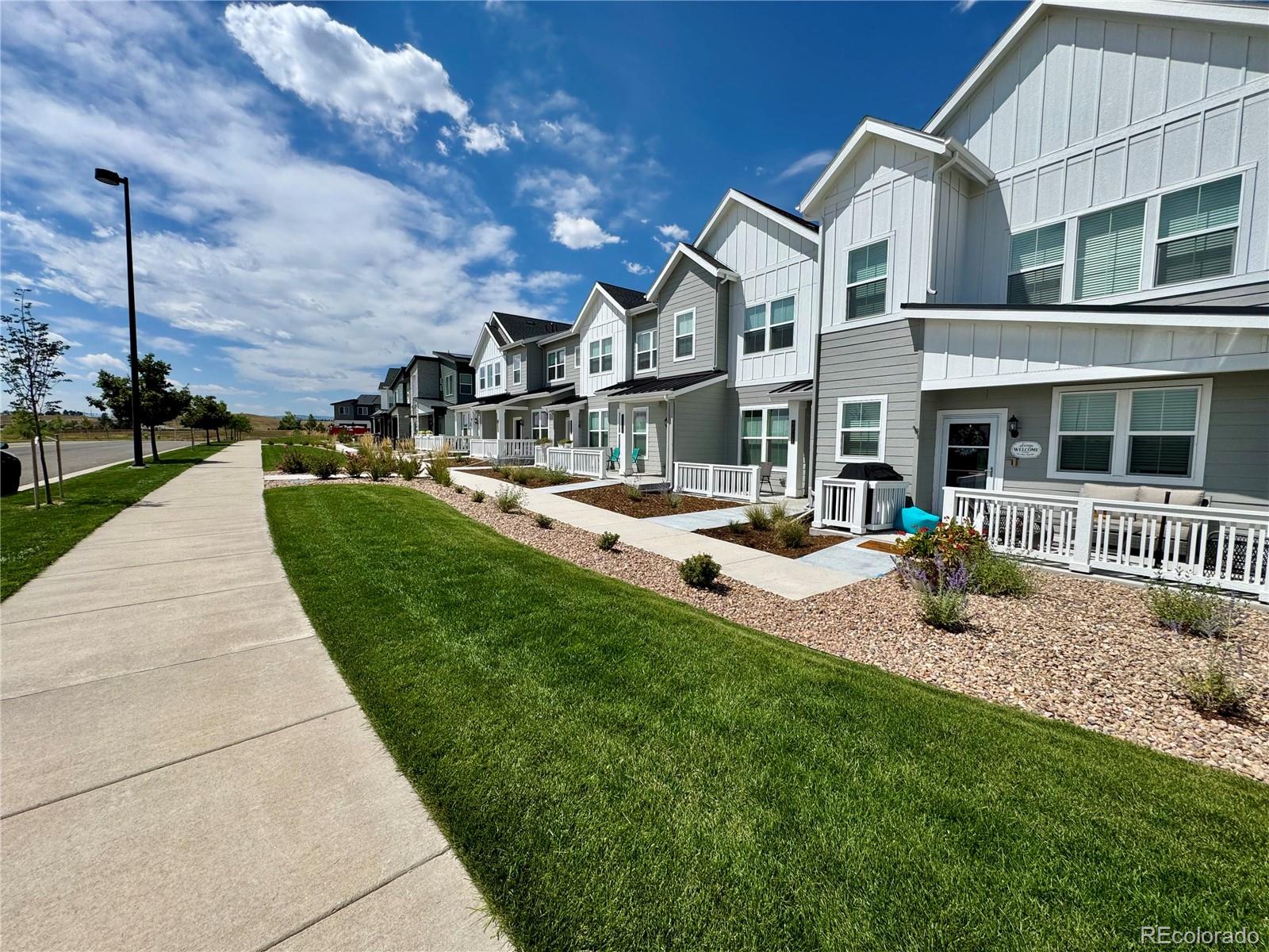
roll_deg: -0.7
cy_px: 476
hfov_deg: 102.1
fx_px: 513
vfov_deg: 85.7
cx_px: 634
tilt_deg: -4.0
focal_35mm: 14
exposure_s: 1/3390
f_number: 2.2
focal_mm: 2.22
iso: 50
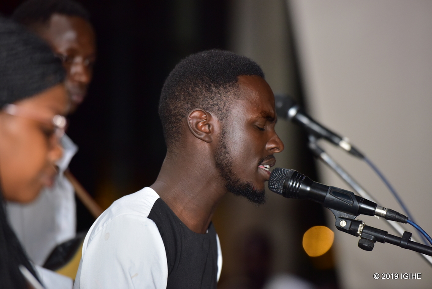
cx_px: 216
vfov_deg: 6.9
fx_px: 2401
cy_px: 144
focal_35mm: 200
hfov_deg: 10.3
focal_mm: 200
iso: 2000
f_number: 3.2
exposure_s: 1/125
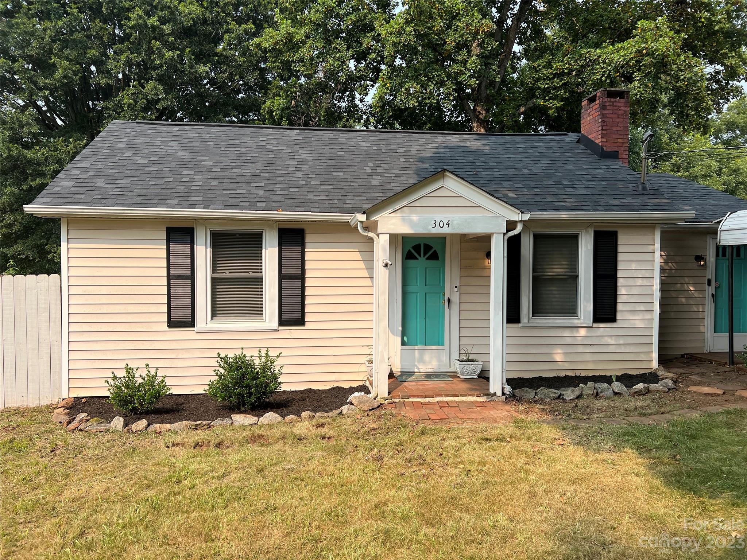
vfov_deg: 53.1
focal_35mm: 26
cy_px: 280
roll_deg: +0.5
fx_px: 561
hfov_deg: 67.3
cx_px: 374
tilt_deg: -3.0
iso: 50
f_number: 1.5
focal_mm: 5.7
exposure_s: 1/2208
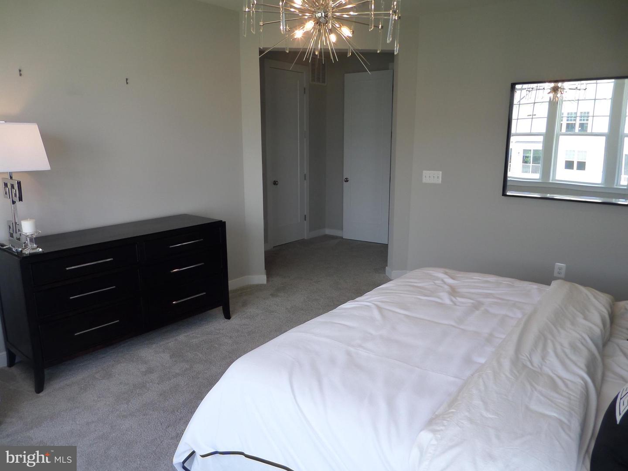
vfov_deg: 56.8
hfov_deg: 71.6
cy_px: 236
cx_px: 314
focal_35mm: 24
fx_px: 435
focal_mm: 4
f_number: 3.2
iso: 100
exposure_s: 1/90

**********

* [What you will do]: Start with the line above containing "vfov_deg: 85.7" and end with the line containing "vfov_deg: 56.8". Set down that stretch exactly, without any pictures.

* [Solution to this exercise]:
vfov_deg: 85.7
cx_px: 634
tilt_deg: -4.0
focal_35mm: 14
exposure_s: 1/3390
f_number: 2.2
focal_mm: 2.22
iso: 50
cx_px: 216
vfov_deg: 6.9
fx_px: 2401
cy_px: 144
focal_35mm: 200
hfov_deg: 10.3
focal_mm: 200
iso: 2000
f_number: 3.2
exposure_s: 1/125
vfov_deg: 53.1
focal_35mm: 26
cy_px: 280
roll_deg: +0.5
fx_px: 561
hfov_deg: 67.3
cx_px: 374
tilt_deg: -3.0
iso: 50
f_number: 1.5
focal_mm: 5.7
exposure_s: 1/2208
vfov_deg: 56.8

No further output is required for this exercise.